I have learned so much from this group both in hooking and just in a simple sister-hood of sharing. We meet twice a week and once a month for a Saturday hook-In. Laughter is our main production...after that is hooking, eating and learning from each other. What a JOY
About my Green Man
First of all, I fell in love with the pattern the first time I laid eyes on it. I knew at once that I wanted to hook it in blue-greens and I always saw it as a mask. Viewing the pattern on the Encompassing Designs website, I never saw the feathers, wings or the snake so when I received the pattern I was flummoxed. Whatever was I to do? After much soul searching I decided to just hook it as I had imagined it in my mind’s eye (with apologies to the creator and hope that it was a modification that would not offend).
The pattern was a joy to hook. The face opens a world of possibilities...I'm even tempted to try it again in another color way.
After I finished all of the "tendrils", I spread white glue on the back and cut the mask out...no binding or other finishing. I have hung it on the wall just as one might hang a real mask...my Green Man smiles down on me every day and I smile back.
For our ancient ancestors, many spirits and deities were associated with nature, wildlife, and plant growth. After all, if you had just spent the winter starving and freezing, when spring arrived it was certainly time to give thanks to whatever spirits watched over your tribe. The spring season, is typically tied to a number of pre-Christian nature spirits. Many of these are similar in origin and characteristics, but tend to vary based on region and language.
Strongly connected to Jack in the Green and the May King, during the fall harvest, the figure known as the Green Man is a god of vegetation and plant life. He symbolizes the life that is found in the natural plant world, and in the earth itself. Consider, for a moment, the forest. In the British Isles, the forests a thousand years ago were vast, spreading for miles and miles, farther than the eye could see. Because of the sheer size, the forest could be a dark and scary place.

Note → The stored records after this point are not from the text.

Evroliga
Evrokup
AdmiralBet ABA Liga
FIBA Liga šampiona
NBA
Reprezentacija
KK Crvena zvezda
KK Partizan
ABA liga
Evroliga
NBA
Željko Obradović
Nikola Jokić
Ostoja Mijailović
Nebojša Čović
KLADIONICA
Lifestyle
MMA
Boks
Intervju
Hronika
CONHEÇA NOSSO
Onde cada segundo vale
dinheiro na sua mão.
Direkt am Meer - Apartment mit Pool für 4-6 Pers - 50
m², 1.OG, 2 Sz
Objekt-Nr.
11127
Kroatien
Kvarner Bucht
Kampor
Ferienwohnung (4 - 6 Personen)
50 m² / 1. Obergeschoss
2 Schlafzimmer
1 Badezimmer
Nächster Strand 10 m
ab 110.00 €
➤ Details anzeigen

However, it was also a place you had to enter, whether you wanted to or not, because it provided meat for hunting, plants for eating, and wood for burning and building. In the winter, the forest must have seemed quite dead and desolate... but in the spring, it returned to life. It would be logical for early peoples to have applied some sort of spiritual aspect to the cycle of life, death and rebirth.
The Green Man is typically portrayed as a human face surrounded by dense foliage. Such images appear as far back as the eleventh century, in church carvings. As Christianity spread, the Green Man went into hiding, with stonemasons leaving secret images of his face around cathedrals and churches. He enjoyed a revival during the Victorian era, when he became popular with architects, who used his visage as a decorative aspect in buildings.